An example of a datagram that the IBC routing module will receive upon the attempt to "receive an IBC packet" from a source chain, looks like this:

interface RecvPacket {
  packet: Packet
  proof: CommitmentProof
  proofHeight: Height
}

IBC application modules (could be smart contracts on smart contracting platforms) are required to have callbacks defined to define application level logic corresponding to the steps in both the channel lifecycle and packet relay.

They are the following callbacks:

interface ModuleCallbacks {
  onChanOpenInit: onChanOpenInit
  onChanOpenTry: onChanOpenTry
  onChanOpenAck: onChanOpenAck
  onChanOpenConfirm: onChanOpenConfirm
  onChanCloseConfirm: onChanCloseConfirm
  onRecvPacket: onRecvPacket
  onTimeoutPacket: onTimeoutPacket
  onAcknowledgePacket: onAcknowledgePacket
  onTimeoutPacketClose: onTimeoutPacketClose //for ordered channels
}

A more detailed description on how to implement that in a Solidity smart contract, can be found in the section on IBC apps in Solidity.

Putting it all together

The client, connection and channel (and port) abstractions are the major "core IBC" abstractions defined by the protocol. Together they form the transport layer (and part of the state layer, with the client instances). How to implement the protocol in the blockchain code is left to the core developer. But there are some extra useful handlers that facilitate the communication flow.
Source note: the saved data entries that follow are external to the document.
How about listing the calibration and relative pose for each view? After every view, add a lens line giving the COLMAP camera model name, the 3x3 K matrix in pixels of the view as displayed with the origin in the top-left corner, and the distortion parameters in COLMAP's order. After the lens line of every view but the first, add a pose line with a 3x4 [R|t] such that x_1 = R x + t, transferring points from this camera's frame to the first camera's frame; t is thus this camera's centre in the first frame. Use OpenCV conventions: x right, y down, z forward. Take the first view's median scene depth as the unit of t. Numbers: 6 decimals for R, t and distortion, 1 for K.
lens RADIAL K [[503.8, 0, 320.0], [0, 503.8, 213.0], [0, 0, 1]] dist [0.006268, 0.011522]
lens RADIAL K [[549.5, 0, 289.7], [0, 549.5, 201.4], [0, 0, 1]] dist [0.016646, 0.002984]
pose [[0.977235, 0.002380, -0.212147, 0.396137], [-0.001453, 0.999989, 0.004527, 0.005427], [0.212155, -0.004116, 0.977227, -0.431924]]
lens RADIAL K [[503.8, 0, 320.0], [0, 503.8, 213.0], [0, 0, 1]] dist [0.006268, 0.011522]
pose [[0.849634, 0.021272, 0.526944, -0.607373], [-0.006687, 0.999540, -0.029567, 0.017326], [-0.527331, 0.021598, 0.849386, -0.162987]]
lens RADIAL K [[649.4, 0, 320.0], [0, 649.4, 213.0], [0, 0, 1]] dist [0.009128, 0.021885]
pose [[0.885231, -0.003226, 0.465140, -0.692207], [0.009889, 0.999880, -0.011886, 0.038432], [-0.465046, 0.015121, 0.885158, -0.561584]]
The application layer of IBC is separated from the transport layer of IBC by the ICS-25 IBC handler interface. The general interface includes all of the functionality for IBC client, connection and channel lifecycle management as well as packet relay. We’ll discuss each of these transport layer components in more detail below. An IBC application implements a subset of these handler methods defined by the ICS-26 routing module. This allows IBC applications to hook into all aspects of the IBC transport lifecycle. Think of IBC application standards as defining standards like HTTP and gRPC on top of TCP.

The configuration of ibc-go, the IBC implementation native to Cosmos SDK chains, generally looks as follows.

ICS-2, ICS-3, ICS-4 and ICS-5 are implemented in the "core IBC" SDK module, as are ICS-25 and ICS-26. The IBC application modules are defined as separate modules that communicate with the transport layer through the IBC handler and router interfaces.

tip

The above diagram will be an important flow to remember when considering how virtual IBC manages to outsource the transport layer of IBC to an interoperability hub like Polymer.